Auch die Tierpension Papageienhof hat dieses Jahr eine starke Zunahme von ausgesetzten Katzen bemerkt. Rund 70 Katzen sind dieses Jahr bereits in den Papageienhof gebracht worden. «Mehr als die Hälfte der Tiere, die zu uns kommen, wurden heuer ausgesetzt», sagt Leiter Marcel Jung.

Das Tierheim ist voll. Das zeigt laut Jung, dass ein Überschuss an Katzen da ist. «Jene, die ihre jungen Büsi nicht wollen oder nicht weg kriegen, setzen die Katzen halt aus.» Das löst auch bei ihm Enttäuschung aus. «Wenn man sein Tier nicht will, gibt es viele andere Lösungen, als es einfach auszusetzen und quasi dem Tod zu überlassen. Ein junges Kätzchen hat ohne Mutter keine Überlebenschancen», sagt Marcel Jung.

Fachleute wünschen sich mehr Kastrationen

Um die Zahl der ausgesetzten Kätzchen zu verkleinern, hoffen sowohl Tierärztin, als auch Tierheimleiter, dass die Leute ihre Katzen kastrieren lassen. «Wenn man das nicht selbst bezahlen kann, übernimmt auch der Tierschutz einen Teil der Kosten», sagt Tierärztin Christine Locher.
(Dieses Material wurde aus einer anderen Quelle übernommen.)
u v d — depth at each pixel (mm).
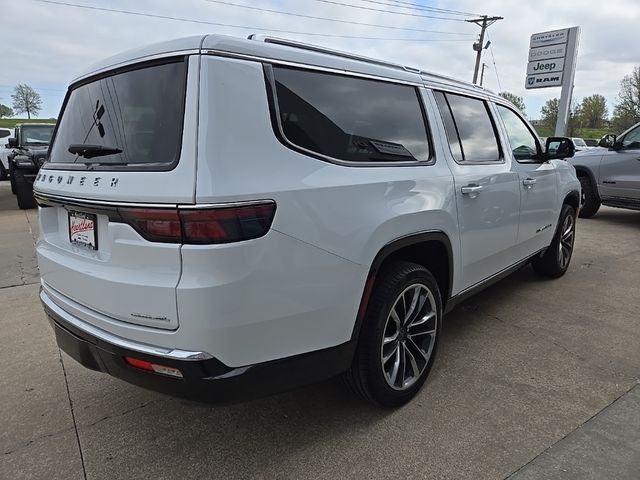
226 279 1725
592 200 8523
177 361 1771
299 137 2023
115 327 1930
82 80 2426
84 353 2135
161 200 1721
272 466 2186
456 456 2227
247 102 1853
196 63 1805
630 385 2832
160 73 1922
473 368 3053
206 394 1826
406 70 2809
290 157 1952
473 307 4141
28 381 2959
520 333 3586
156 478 2121
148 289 1781
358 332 2262
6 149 17016
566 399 2688
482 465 2162
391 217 2314
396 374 2557
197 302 1707
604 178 8211
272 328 1896
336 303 2102
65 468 2186
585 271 5234
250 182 1776
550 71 16766
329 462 2207
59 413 2619
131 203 1792
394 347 2553
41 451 2301
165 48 1916
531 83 17344
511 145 3756
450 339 3490
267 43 2045
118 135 2027
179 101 1814
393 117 2568
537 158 4148
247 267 1766
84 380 2971
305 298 1975
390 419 2523
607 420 2479
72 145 2215
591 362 3123
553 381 2885
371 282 2252
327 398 2734
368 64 2521
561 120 16609
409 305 2623
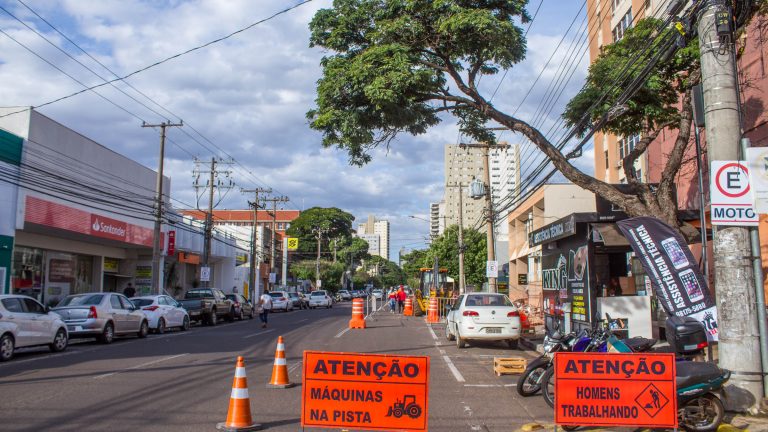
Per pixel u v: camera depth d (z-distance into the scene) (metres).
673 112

Auch Marcel Jung vom Papageienhof ist dieser Meinung. «Wenn wir wegen ausgesetzten Tieren gerufen werden, finden wir teilweise nicht alle oder es ist schon zu spät. Das könnte man durch eine Kastration verhindern», meint er. Dieses Jahr musste er einen besonders schlimmen Fund erleben. «Wir holten Kätzchen, die an einem Waldrand ausgesetzt wurden. Die Kätzchen waren in einer Kartonkiste ohne Löcher und als wir ankamen, waren alle Tiere bereits erstickt».

Mausen kastrierte Katzen nicht?

Das Gerücht, dass kastrierte Katzen und Kater nicht so gut mausen können, hält sich hartnäckig bei den Bauern. «Dieses Gerücht ist ein Ammenmärchen und stimmt überhaupt nicht», sagt Tierärztin Christine Locher. Daher ist sie umso mehr dafür, dass auch Bauern ihre Katzen kastrieren lassen. Momentan bringt sie die ausgesetzten Katzen noch gut irgendwo unter. «Wenn ein junges Findelkätzchen einige Tage bei mir in der Praxis umhertigert, erweicht sich früher oder später jemand und nimmt das Büsi mit nach Hause», sagt die Tierärztin. Wenn die Aussetzung von Kätzchen aber weiter zunimmt, dürfte auch die Unterbringung von kleinen, süssen Kätzchen bald eine schwierige Angelegenheit werden.

In der Ostschweiz werden jedes Jahr rund 1500 Katzen aufgegriffen. Das bestätigt der Schweizerische Tierschutz. Diese Katzen sind aber nicht zwingend alle ausgesetzt worden, da Katzen teilweise auch selbst von ihrem Zuhause weglaufen und dann gefunden werden.